As an event organizer, your brand is your promise to customers. The Consumer Technology Association’s brand promise for CES is that our show serves as the global stage for innovation. But the show we have today is not the show we launched 50 years ago. We have adapted, changed, and evolved to meet the needs of our exhibitors, attendees, and industry as a whole.
Fifteen years ago, I had an experience that shaped the way I look at how we do business. Six weeks before CES 2001 was slated to open, a company came to us asking to participate. This company was new and didn’t actually have a product. They wanted to participate to build brand awareness, but they didn’t need a physical exhibit.
At the time, we didn’t have anything to offer them.

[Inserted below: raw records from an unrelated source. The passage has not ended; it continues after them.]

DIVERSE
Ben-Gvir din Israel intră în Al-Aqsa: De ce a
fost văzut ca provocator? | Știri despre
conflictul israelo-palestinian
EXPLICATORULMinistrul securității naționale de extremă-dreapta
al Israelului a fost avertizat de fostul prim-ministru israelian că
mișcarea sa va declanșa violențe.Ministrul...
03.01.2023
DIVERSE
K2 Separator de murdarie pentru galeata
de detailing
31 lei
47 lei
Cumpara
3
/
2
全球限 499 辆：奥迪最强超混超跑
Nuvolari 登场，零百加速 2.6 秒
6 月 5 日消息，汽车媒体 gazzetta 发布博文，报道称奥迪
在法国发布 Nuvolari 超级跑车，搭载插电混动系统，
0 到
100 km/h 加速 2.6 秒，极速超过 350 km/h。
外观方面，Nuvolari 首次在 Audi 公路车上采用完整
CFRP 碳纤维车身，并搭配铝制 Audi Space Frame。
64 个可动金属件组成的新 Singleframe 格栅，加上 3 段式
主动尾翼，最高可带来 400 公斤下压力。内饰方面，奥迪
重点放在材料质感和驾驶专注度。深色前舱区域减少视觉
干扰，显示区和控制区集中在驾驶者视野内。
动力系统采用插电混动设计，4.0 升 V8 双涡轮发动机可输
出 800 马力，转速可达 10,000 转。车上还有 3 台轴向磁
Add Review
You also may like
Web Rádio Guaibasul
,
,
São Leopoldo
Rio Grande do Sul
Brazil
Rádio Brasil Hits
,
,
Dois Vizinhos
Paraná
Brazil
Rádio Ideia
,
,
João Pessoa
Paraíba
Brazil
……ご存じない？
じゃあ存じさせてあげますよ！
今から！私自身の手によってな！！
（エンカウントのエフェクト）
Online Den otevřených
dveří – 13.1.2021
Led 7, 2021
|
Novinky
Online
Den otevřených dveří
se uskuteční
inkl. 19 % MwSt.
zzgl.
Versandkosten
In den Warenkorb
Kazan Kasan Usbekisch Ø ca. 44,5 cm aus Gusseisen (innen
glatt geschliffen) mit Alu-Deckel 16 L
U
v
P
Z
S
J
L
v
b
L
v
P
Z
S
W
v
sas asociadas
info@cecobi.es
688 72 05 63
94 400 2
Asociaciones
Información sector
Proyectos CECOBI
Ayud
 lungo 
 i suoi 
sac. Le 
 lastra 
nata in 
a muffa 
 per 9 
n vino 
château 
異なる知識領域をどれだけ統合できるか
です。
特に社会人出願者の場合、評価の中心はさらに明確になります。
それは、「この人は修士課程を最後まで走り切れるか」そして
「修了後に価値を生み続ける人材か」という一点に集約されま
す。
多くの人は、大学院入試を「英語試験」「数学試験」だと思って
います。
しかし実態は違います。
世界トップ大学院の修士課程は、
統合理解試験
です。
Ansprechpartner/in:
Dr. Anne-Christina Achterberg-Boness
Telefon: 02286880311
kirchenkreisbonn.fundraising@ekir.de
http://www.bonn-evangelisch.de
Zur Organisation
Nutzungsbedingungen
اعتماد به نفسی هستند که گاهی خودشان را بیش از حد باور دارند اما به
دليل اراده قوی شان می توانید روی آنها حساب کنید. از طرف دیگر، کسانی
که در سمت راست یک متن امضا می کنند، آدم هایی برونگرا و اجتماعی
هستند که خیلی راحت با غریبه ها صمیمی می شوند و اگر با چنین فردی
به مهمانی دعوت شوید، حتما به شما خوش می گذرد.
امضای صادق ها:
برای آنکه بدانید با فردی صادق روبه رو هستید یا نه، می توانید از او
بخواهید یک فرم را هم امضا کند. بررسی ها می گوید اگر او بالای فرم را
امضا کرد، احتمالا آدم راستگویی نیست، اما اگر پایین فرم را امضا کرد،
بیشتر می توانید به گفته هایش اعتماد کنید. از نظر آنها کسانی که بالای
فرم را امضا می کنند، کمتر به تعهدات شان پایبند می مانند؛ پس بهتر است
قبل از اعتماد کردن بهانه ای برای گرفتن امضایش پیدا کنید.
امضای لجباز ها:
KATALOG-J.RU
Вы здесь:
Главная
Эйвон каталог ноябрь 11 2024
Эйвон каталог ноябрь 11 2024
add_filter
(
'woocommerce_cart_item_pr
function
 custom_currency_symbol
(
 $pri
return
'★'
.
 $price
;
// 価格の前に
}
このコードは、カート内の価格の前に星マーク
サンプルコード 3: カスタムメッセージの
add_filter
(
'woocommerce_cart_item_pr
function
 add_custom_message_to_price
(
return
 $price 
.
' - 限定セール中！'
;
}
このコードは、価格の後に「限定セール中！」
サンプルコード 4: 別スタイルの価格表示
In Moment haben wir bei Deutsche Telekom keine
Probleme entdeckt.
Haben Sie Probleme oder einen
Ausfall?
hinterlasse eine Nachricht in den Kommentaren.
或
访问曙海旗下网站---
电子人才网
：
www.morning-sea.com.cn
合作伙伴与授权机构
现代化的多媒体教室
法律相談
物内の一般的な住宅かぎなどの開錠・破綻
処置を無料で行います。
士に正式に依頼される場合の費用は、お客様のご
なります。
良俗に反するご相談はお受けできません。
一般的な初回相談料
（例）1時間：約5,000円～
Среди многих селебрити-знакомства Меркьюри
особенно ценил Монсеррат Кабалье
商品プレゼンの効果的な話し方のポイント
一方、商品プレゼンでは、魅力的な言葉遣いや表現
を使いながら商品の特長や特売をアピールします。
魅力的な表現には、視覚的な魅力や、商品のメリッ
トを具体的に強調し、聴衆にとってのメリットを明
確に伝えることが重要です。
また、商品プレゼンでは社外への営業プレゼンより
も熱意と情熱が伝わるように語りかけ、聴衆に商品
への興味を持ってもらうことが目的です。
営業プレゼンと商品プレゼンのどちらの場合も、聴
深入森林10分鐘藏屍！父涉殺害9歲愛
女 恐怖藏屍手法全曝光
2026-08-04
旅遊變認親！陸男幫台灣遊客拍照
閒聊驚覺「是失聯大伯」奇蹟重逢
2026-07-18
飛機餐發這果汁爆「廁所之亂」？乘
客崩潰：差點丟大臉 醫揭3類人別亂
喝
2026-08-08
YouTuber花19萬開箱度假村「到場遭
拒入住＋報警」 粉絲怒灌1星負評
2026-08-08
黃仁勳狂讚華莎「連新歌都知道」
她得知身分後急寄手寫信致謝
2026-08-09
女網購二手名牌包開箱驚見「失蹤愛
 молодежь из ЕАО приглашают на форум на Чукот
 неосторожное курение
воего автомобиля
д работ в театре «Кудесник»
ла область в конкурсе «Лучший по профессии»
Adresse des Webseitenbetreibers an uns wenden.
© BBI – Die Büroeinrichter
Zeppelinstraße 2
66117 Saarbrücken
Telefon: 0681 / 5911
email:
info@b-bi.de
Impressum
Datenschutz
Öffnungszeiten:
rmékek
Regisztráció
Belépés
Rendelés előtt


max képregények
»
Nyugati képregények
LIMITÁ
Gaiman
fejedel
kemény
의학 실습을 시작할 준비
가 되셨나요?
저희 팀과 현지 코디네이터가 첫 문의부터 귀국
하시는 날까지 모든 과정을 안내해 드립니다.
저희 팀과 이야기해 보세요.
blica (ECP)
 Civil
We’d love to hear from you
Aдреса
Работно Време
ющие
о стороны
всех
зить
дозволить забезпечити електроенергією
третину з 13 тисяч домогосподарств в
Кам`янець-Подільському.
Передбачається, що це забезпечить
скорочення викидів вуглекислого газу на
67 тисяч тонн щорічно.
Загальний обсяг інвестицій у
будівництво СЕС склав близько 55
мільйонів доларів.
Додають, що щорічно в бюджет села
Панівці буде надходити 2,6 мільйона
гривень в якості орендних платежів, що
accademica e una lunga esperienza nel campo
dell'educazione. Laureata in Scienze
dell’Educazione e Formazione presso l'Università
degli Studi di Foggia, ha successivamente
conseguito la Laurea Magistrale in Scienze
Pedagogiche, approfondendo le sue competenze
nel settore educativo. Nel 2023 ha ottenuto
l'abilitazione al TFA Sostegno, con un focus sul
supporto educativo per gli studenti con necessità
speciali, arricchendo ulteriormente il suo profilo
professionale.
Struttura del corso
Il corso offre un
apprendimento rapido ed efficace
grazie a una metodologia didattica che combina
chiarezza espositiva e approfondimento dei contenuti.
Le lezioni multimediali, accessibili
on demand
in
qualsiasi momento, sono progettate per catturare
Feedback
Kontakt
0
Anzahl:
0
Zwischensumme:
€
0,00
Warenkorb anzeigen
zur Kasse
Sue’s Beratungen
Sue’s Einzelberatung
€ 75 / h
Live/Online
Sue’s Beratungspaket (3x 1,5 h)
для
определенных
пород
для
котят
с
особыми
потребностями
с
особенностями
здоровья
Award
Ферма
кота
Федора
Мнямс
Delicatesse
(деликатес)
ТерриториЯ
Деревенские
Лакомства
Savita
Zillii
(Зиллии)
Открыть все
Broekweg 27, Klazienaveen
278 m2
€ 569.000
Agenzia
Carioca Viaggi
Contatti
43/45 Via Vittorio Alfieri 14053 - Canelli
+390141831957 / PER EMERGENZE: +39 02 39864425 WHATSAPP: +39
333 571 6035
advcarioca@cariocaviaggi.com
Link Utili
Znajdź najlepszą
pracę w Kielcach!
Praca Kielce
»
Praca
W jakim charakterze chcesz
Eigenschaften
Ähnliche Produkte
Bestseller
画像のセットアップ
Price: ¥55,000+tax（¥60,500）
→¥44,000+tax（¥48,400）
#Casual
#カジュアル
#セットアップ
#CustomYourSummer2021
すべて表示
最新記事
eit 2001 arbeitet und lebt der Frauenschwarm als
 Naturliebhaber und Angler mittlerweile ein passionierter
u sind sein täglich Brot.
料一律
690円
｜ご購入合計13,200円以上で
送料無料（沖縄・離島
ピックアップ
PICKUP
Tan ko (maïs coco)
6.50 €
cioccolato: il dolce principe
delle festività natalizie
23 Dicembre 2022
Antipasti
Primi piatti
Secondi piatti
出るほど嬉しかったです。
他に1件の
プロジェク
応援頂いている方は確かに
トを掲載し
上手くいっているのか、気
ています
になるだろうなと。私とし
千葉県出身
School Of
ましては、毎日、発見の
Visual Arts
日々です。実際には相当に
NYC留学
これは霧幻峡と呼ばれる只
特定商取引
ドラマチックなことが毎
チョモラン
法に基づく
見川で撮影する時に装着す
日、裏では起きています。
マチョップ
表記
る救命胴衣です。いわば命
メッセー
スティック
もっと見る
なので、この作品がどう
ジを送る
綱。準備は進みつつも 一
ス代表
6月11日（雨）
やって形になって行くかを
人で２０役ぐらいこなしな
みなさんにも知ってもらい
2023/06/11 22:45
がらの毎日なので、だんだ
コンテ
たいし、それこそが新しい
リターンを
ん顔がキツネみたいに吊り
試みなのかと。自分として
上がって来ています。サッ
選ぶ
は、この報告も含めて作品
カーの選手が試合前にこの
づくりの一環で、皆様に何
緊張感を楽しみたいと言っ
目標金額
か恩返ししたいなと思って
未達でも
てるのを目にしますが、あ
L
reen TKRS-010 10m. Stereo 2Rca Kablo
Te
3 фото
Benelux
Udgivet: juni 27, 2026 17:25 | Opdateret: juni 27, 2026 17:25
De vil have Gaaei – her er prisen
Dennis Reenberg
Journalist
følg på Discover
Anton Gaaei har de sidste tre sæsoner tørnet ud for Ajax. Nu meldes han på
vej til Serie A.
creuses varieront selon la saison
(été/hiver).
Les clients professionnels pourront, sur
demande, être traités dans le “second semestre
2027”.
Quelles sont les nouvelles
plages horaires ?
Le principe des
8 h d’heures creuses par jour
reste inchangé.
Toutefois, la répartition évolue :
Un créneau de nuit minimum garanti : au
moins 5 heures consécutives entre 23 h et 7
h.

We were great at selling booth units. We could upsell banners and other promotional opportunities with the best of them, but we never really thought about selling access or brand awareness without an exhibit of some type.
After going back and forth with them for about 10 days—and with time running out—I ultimately had to tell the company that we couldn’t find a way for them to participate. This missed opportunity really bothered me and is something that has stuck with me all these years later. Here we had a company that wanted to be a valuable part of our show, but we couldn’t make it happen because we were stuck inside our own box—the “box” of exhibit units.
Free Your Mind
As soon as the 2001 show was over, I gathered our team and we started to think about ways to adapt so that we would never have to turn away business like that again. We needed to step outside the box, change our approach, and bring a new suite of opportunities to CES and its participants.
Our first step came the following year, when we allowed companies that didn’t book booth space to purchase branding opportunities, albeit at a higher price point than companies with booth space.
We also began to survey exhibitors and attendees to find out what we were doing right and what we could do better. In 2015, this led to the creation of C-Space, a media-focused setting for the advertising, content, and entertainment communities. Companies participating in this area told us they don’t identify as traditional exhibitors, so we had to create an area of the show that worked for their business needs. C-Space solved this problem.
Another recent innovation is Eureka Park. Our founder, Jack Wayman, always wanted companies of any size to be able to participate in CES. This is something he talked about even as he pushed past his 90th birthday. However, as the show grew over the years, it became harder and harder for attendees to find the smaller and newer companies on the show floor. As a result, small companies often felt like they couldn’t compete with the bigger brands.
To help with this, and to live up to our brand promise of being the place for all who thrive on the business of consumer tech, we created Eureka Park, an area specifically for startups.
This model was something outside of our box because it not only had to be an exhibit area, but it also needed to become a destination for the startup community. We started with 120 companies, partnered with groups like Start-Up America and the National Science Foundation, and set them up in meeting rooms.
In 2017, our startup area will house some 600 exhibitors. How did it grow that fast? We created a package that was cost-effective and valuable for these companies. A startup can get space for as little as $1,000 versus the $3,800–$4,200 price point for a standard booth. We bundle electrical and Internet together and offer a higher price point package for those who need those services as well. In keeping with the low-cost theme, we negotiate room blocks at lower-priced hotels, have after-hours receptions, and have a stage area to showcase startups to investors. We also hold special sessions for our startups as part of our Press Day activities. Plus, the TV show Shark Tank holds an open casting call on day one.
Tech Then and Now
CES continues to innovate along with the tech industry. When our show launched in 1967, there were no personal computers and the only cars that came to CES were those filled with speakers and subwoofers. Fast forward 50 years and now we have computers in cars, cars that can drive themselves, and car companies that no longer see themselves as being in the automotive industry, but rather as being in the business of technology. This is an example of how one industry has evolved, but there are dozens of others. Today, more than 3,800 companies and brands use CES as a way to position themselves in the technology space.
For an event to gain recognition and success, event producers must understand their brand on every level. More than just a logo, your brand is the way you position yourself in the market. Your brand should be the guiding light in everything you do, from the way you conduct your business to your relationship with customers.
Every decision we make supports our brand identity and deepens relationships with our customers. Our customer base has both broadened and deepened, because we want everyone involved in the tech industry to be involved in CES—no matter their market share. And our brand will continue to strengthen and evolve as we mark the golden anniversary of CES in January 2017.
Karen Chupka is senior vice president, CES and corporate business strategy, for the Consumer Technology Association, the U.S. trade association that represents more than 2,200 consumer technology companies, and owns and produces CES, the world’s largest gathering place for all who thrive on the business of consumer technologies. The show drew more than 177,000 industry members to Las Vegas in January.